# Exercise brief
Each entry that follows should be retyped in full and exactly.
┌────────
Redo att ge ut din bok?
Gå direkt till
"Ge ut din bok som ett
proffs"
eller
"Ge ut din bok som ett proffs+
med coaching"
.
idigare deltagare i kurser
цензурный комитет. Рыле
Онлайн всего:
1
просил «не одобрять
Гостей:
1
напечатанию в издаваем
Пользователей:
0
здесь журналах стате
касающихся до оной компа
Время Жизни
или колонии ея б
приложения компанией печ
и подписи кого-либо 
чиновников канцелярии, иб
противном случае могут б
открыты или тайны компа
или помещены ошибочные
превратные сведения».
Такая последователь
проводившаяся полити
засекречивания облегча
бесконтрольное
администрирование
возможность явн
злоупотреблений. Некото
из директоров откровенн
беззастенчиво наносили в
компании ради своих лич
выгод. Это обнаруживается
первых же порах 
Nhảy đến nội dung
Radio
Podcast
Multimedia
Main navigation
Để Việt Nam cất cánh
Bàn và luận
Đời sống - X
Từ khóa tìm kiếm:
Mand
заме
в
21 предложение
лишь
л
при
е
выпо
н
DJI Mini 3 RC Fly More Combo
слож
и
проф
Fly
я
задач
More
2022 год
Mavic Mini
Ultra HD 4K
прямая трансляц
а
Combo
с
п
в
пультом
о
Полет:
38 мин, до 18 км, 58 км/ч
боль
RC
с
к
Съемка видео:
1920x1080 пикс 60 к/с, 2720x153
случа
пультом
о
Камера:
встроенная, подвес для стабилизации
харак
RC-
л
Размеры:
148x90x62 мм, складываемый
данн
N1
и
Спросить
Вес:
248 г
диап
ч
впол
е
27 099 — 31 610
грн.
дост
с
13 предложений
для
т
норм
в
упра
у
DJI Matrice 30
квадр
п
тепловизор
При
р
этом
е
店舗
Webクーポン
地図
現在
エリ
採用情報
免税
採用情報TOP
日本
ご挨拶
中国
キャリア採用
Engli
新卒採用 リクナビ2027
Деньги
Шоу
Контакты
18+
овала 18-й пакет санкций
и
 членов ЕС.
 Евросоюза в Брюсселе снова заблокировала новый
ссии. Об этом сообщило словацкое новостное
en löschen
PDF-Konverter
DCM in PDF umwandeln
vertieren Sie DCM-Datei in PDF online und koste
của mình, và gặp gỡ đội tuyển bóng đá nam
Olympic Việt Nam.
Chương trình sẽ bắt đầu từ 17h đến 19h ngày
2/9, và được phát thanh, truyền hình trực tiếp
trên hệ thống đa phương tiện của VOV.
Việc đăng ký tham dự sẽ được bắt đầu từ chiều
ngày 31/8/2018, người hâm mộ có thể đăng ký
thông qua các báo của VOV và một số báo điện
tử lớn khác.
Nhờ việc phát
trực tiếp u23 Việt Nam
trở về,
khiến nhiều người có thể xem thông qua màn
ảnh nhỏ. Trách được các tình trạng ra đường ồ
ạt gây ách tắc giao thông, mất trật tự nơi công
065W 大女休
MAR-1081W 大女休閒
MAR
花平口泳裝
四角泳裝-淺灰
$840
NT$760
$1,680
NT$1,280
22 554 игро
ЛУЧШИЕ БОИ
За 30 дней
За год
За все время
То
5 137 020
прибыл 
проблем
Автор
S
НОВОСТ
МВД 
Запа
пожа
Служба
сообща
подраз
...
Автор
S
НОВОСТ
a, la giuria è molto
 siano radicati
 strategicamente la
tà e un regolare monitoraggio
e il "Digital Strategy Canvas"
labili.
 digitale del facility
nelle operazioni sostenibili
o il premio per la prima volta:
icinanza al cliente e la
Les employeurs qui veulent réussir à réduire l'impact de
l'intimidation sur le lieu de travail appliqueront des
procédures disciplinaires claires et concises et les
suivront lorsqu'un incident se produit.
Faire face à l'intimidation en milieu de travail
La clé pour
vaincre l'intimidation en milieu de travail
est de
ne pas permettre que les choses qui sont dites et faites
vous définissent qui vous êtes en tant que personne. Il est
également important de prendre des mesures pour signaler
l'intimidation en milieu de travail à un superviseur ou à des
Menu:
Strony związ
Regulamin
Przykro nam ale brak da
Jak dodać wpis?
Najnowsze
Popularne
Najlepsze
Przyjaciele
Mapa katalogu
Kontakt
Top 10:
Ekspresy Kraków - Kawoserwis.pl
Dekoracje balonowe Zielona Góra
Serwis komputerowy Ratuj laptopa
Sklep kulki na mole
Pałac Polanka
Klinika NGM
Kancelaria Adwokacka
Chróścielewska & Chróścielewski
└────────
# Answer to this task
Redo att ge ut din bok?
Gå direkt till
"Ge ut din bok som ett
proffs"
eller
"Ge ut din bok som ett proffs+
med coaching"
.
idigare deltagare i kurser
цензурный комитет. Рыле
Онлайн всего:
1
просил «не одобрять
Гостей:
1
напечатанию в издаваем
Пользователей:
0
здесь журналах стате
касающихся до оной компа
Время Жизни
или колонии ея б
приложения компанией печ
и подписи кого-либо 
чиновников канцелярии, иб
противном случае могут б
открыты или тайны компа
или помещены ошибочные
превратные сведения».
Такая последователь
проводившаяся полити
засекречивания облегча
бесконтрольное
администрирование
возможность явн
злоупотреблений. Некото
из директоров откровенн
беззастенчиво наносили в
компании ради своих лич
выгод. Это обнаруживается
первых же порах 
Nhảy đến nội dung
Radio
Podcast
Multimedia
Main navigation
Để Việt Nam cất cánh
Bàn và luận
Đời sống - X
Từ khóa tìm kiếm:
Mand
заме
в
21 предложение
лишь
л
при
е
выпо
н
DJI Mini 3 RC Fly More Combo
слож
и
проф
Fly
я
задач
More
2022 год
Mavic Mini
Ultra HD 4K
прямая трансляц
а
Combo
с
п
в
пультом
о
Полет:
38 мин, до 18 км, 58 км/ч
боль
RC
с
к
Съемка видео:
1920x1080 пикс 60 к/с, 2720x153
случа
пультом
о
Камера:
встроенная, подвес для стабилизации
харак
RC-
л
Размеры:
148x90x62 мм, складываемый
данн
N1
и
Спросить
Вес:
248 г
диап
ч
впол
е
27 099 — 31 610
грн.
дост
с
13 предложений
для
т
норм
в
упра
у
DJI Matrice 30
квадр
п
тепловизор
При
р
этом
е
店舗
Webクーポン
地図
現在
エリ
採用情報
免税
採用情報TOP
日本
ご挨拶
中国
キャリア採用
Engli
新卒採用 リクナビ2027
Деньги
Шоу
Контакты
18+
овала 18-й пакет санкций
и
 членов ЕС.
 Евросоюза в Брюсселе снова заблокировала новый
ссии. Об этом сообщило словацкое новостное
en löschen
PDF-Konverter
DCM in PDF umwandeln
vertieren Sie DCM-Datei in PDF online und koste
của mình, và gặp gỡ đội tuyển bóng đá nam
Olympic Việt Nam.
Chương trình sẽ bắt đầu từ 17h đến 19h ngày
2/9, và được phát thanh, truyền hình trực tiếp
trên hệ thống đa phương tiện của VOV.
Việc đăng ký tham dự sẽ được bắt đầu từ chiều
ngày 31/8/2018, người hâm mộ có thể đăng ký
thông qua các báo của VOV và một số báo điện
tử lớn khác.
Nhờ việc phát
trực tiếp u23 Việt Nam
trở về,
khiến nhiều người có thể xem thông qua màn
ảnh nhỏ. Trách được các tình trạng ra đường ồ
ạt gây ách tắc giao thông, mất trật tự nơi công
065W 大女休
MAR-1081W 大女休閒
MAR
花平口泳裝
四角泳裝-淺灰
$840
NT$760
$1,680
NT$1,280
22 554 игро
ЛУЧШИЕ БОИ
За 30 дней
За год
За все время
То
5 137 020
прибыл 
проблем
Автор
S
НОВОСТ
МВД 
Запа
пожа
Служба
сообща
подраз
...
Автор
S
НОВОСТ
a, la giuria è molto
 siano radicati
 strategicamente la
tà e un regolare monitoraggio
e il "Digital Strategy Canvas"
labili.
 digitale del facility
nelle operazioni sostenibili
o il premio per la prima volta:
icinanza al cliente e la
Les employeurs qui veulent réussir à réduire l'impact de
l'intimidation sur le lieu de travail appliqueront des
procédures disciplinaires claires et concises et les
suivront lorsqu'un incident se produit.
Faire face à l'intimidation en milieu de travail
La clé pour
vaincre l'intimidation en milieu de travail
est de
ne pas permettre que les choses qui sont dites et faites
vous définissent qui vous êtes en tant que personne. Il est
également important de prendre des mesures pour signaler
l'intimidation en milieu de travail à un superviseur ou à des
Menu:
Strony związ
Regulamin
Przykro nam ale brak da
Jak dodać wpis?
Najnowsze
Popularne
Najlepsze
Przyjaciele
Mapa katalogu
Kontakt
Top 10:
Ekspresy Kraków - Kawoserwis.pl
Dekoracje balonowe Zielona Góra
Serwis komputerowy Ratuj laptopa
Sklep kulki na mole
Pałac Polanka
Klinika NGM
Kancelaria Adwokacka
Chróścielewska & Chróścielewski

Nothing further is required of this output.